**Data excerpts**.
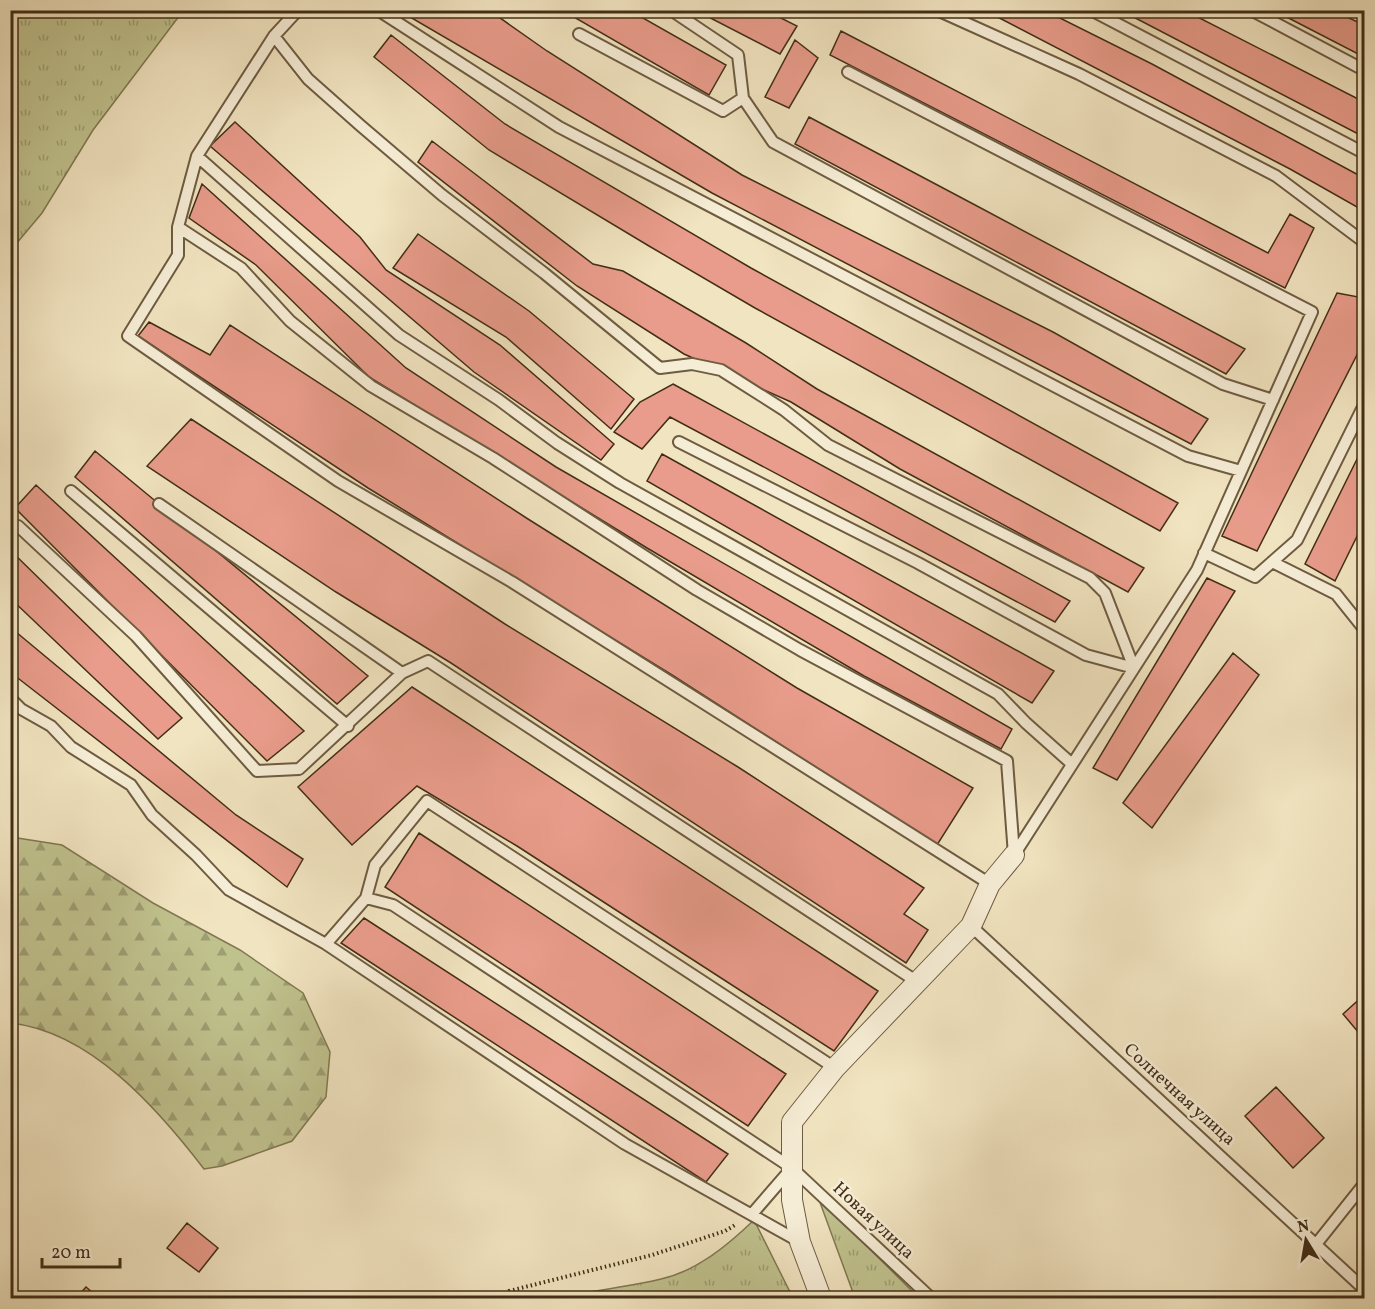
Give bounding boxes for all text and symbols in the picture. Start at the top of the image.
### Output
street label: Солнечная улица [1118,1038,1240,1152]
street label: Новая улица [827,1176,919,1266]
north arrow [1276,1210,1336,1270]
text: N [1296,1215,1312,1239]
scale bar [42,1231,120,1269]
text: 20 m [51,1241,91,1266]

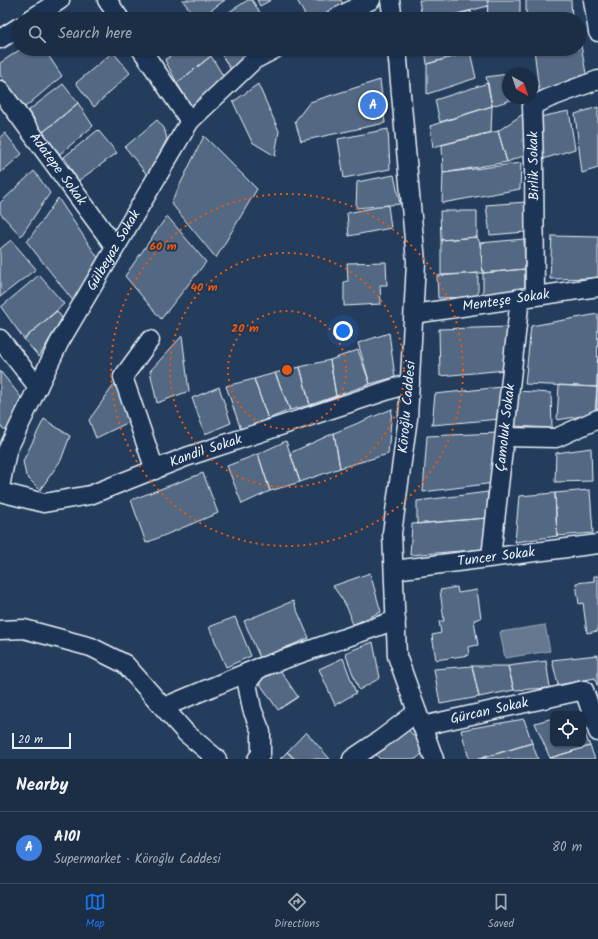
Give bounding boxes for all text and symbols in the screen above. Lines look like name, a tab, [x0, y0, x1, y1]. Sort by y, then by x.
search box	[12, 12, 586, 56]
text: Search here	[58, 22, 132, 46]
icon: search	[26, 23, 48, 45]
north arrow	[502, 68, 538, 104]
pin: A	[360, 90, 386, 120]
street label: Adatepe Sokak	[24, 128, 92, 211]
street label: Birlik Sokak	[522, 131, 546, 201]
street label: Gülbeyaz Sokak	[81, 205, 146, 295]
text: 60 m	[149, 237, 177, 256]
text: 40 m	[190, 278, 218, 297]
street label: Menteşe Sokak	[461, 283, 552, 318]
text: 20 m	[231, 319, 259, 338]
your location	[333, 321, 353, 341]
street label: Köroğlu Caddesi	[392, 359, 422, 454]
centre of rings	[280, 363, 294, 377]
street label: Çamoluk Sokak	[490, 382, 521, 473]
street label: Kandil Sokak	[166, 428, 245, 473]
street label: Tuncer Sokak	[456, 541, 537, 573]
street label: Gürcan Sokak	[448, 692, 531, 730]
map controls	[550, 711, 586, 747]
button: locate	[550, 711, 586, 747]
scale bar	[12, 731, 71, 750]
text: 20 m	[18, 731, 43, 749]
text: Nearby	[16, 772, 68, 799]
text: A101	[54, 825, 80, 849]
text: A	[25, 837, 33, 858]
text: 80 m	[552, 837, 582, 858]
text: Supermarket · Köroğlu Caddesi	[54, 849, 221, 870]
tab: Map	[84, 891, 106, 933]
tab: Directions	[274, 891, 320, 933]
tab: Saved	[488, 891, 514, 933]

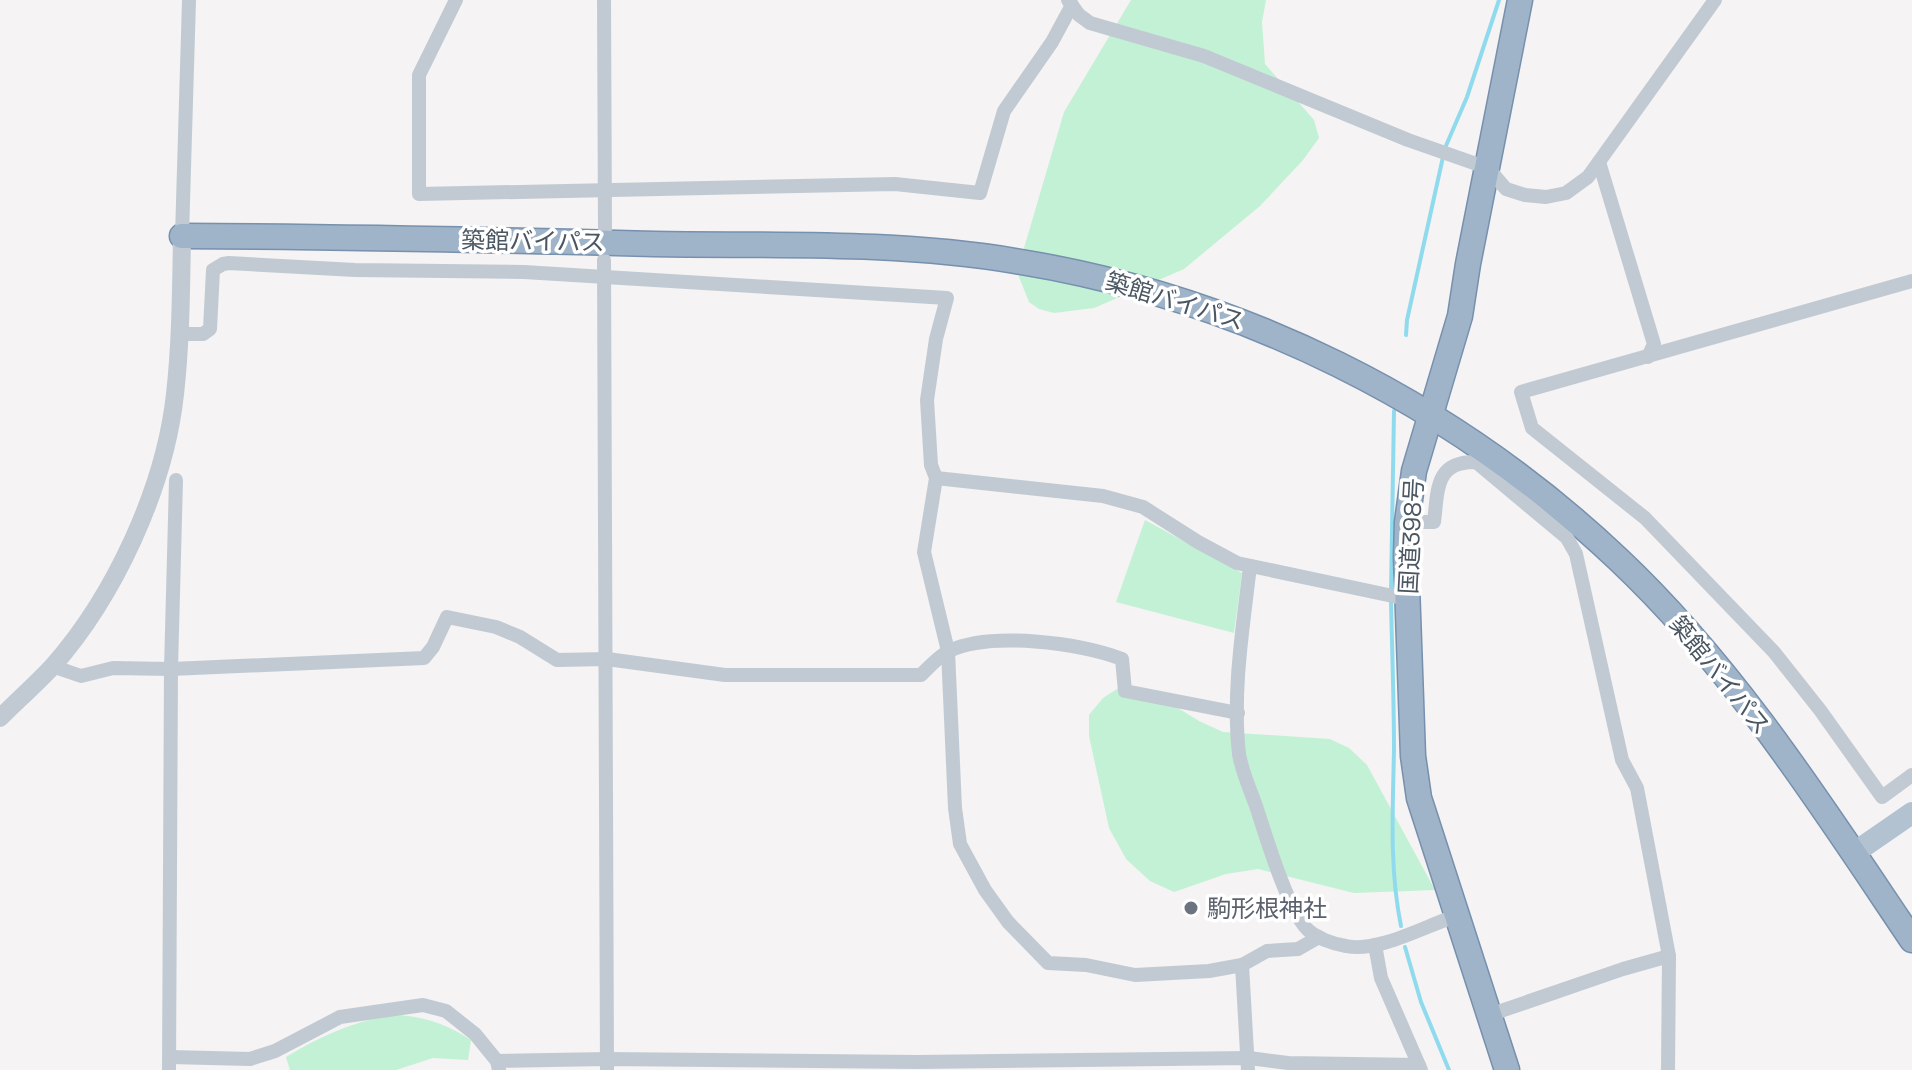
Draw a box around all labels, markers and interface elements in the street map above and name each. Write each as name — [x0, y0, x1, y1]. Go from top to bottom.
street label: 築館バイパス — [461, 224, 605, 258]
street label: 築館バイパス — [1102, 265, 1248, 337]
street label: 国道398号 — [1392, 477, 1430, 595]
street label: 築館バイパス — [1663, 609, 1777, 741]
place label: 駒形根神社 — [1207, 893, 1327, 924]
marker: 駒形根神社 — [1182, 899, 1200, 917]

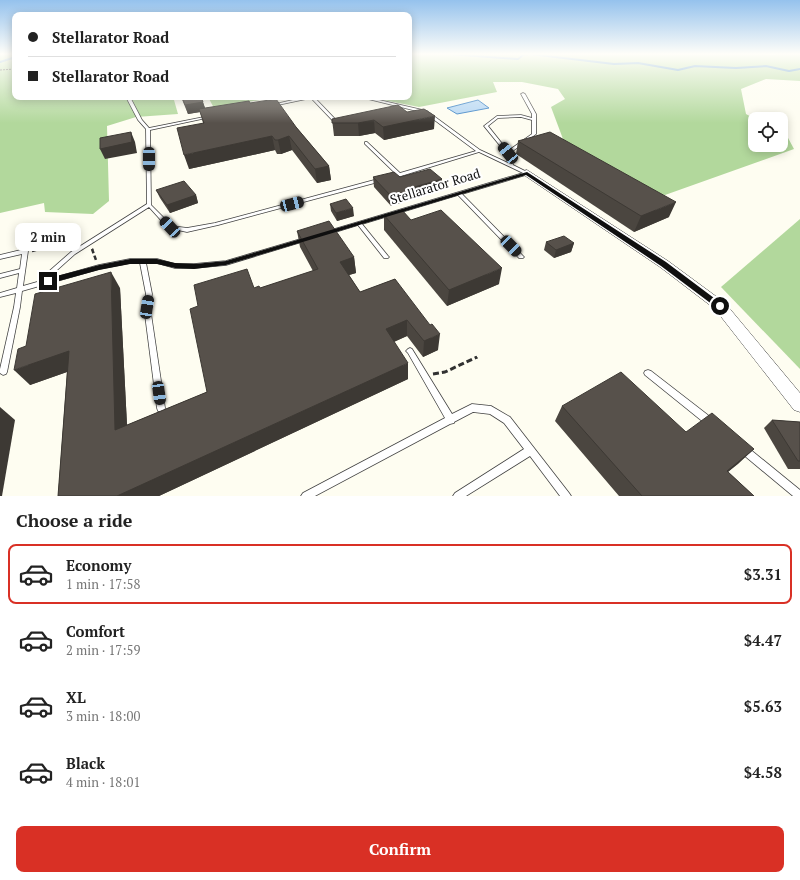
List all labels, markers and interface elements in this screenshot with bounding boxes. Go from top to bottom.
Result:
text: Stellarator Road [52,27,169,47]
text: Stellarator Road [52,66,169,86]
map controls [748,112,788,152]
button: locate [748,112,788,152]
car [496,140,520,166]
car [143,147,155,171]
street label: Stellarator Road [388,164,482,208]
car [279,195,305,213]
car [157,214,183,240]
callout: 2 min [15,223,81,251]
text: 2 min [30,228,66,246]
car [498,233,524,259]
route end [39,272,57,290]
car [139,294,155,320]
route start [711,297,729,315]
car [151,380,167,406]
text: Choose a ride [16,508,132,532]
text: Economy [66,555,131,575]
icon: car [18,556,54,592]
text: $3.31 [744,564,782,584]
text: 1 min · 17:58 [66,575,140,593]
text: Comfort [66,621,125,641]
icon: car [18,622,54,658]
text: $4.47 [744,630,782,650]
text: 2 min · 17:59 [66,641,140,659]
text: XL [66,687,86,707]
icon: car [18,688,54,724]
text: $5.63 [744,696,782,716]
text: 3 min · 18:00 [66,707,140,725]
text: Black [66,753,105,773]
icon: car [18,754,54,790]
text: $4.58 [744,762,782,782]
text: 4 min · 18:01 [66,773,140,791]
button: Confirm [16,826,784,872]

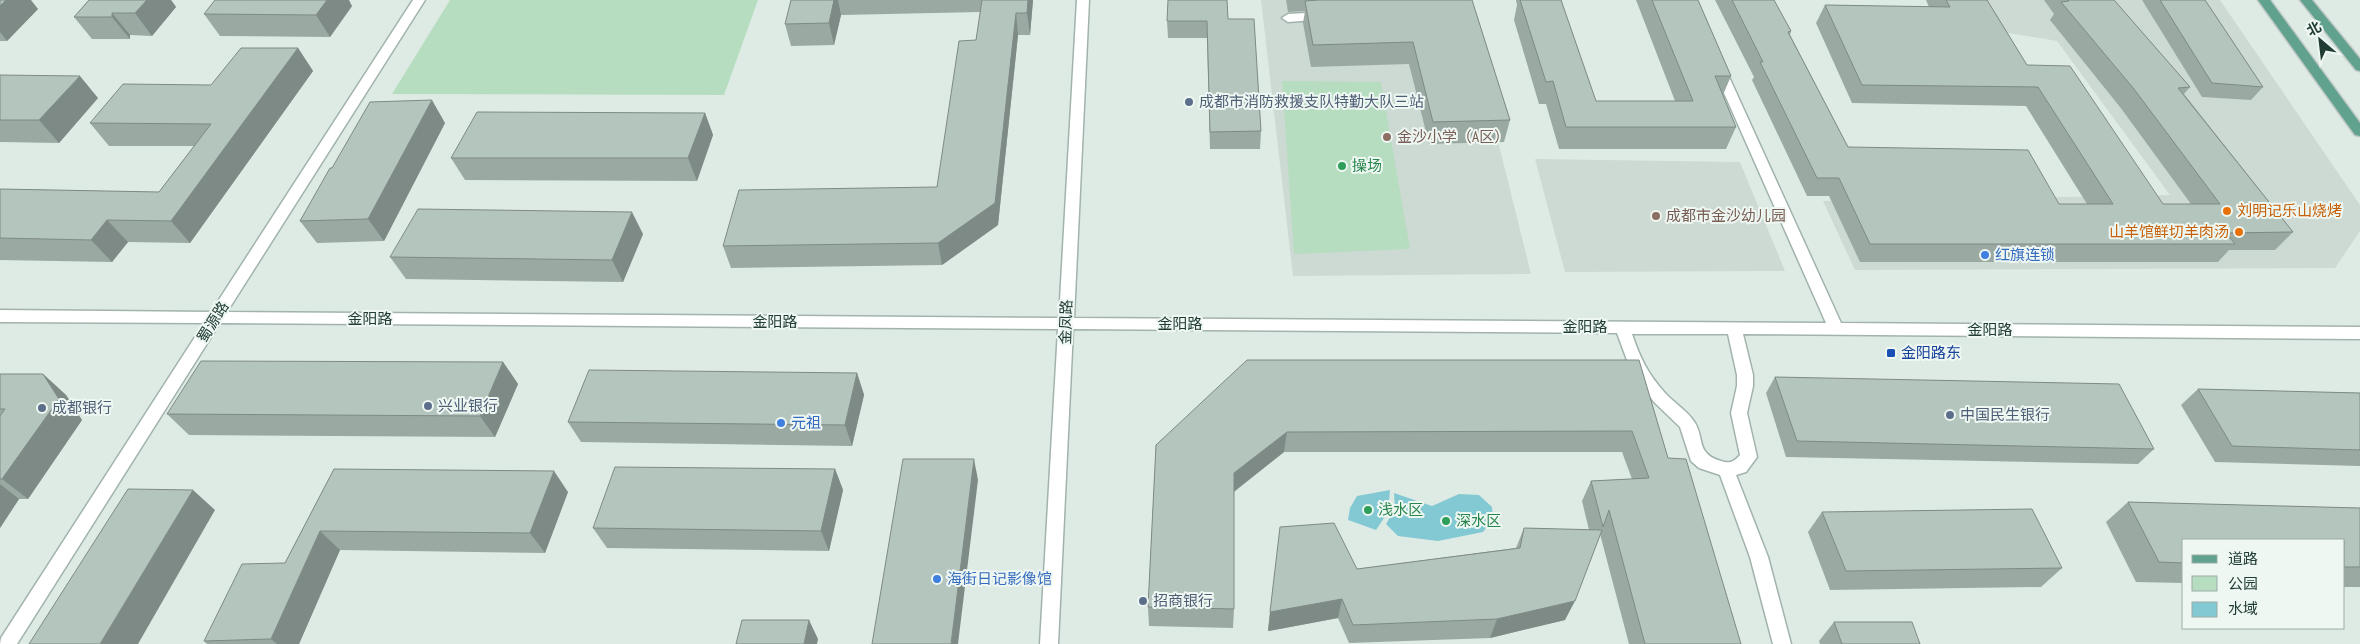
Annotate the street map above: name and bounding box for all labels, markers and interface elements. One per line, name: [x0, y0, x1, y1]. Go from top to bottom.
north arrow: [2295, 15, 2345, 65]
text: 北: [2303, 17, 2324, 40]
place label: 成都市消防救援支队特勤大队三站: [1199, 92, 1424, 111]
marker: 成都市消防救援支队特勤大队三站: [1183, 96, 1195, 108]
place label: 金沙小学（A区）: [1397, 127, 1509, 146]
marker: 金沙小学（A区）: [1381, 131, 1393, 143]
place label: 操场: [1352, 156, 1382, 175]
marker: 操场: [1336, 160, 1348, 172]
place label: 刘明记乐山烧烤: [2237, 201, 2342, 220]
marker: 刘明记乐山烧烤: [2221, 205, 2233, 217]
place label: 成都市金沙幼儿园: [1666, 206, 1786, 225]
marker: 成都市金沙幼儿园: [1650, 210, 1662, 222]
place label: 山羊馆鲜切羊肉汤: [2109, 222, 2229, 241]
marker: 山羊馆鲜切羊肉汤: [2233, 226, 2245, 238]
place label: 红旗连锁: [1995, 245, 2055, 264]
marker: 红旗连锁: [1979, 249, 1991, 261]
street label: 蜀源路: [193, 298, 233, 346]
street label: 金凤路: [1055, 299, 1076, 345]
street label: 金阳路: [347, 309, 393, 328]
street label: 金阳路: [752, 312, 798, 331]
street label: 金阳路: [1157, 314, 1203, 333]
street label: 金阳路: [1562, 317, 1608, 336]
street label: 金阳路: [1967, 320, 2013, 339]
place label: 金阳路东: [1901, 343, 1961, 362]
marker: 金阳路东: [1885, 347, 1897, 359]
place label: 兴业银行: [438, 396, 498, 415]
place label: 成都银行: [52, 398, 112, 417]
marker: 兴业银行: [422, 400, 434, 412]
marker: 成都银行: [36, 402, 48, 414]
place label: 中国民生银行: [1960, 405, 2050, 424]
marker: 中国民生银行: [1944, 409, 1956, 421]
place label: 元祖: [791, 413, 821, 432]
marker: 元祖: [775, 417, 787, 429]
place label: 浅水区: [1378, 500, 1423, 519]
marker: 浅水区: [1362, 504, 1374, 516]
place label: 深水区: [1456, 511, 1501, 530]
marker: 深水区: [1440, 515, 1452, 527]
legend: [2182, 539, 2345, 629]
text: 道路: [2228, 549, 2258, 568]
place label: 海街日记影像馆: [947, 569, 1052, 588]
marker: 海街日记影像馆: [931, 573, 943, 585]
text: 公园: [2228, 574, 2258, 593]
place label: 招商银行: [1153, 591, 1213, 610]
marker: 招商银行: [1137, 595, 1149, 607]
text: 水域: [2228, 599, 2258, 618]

**TASK DIRECTIONS**. Which lines above contain the word "markers"? List them.

**ANSWER TO THIS PROBLEM**.
Draw a box around all labels, markers and interface elements in the street map above and name each. Write each as name — [x0, y0, x1, y1]. Go from top to bottom.
List all labels, markers and interface elements in this screenshot with bounding boxes. Go from top to bottom.
Annotate the street map above: name and bounding box for all labels, markers and interface elements. One per line, name: [x0, y0, x1, y1]. Go from top to bottom.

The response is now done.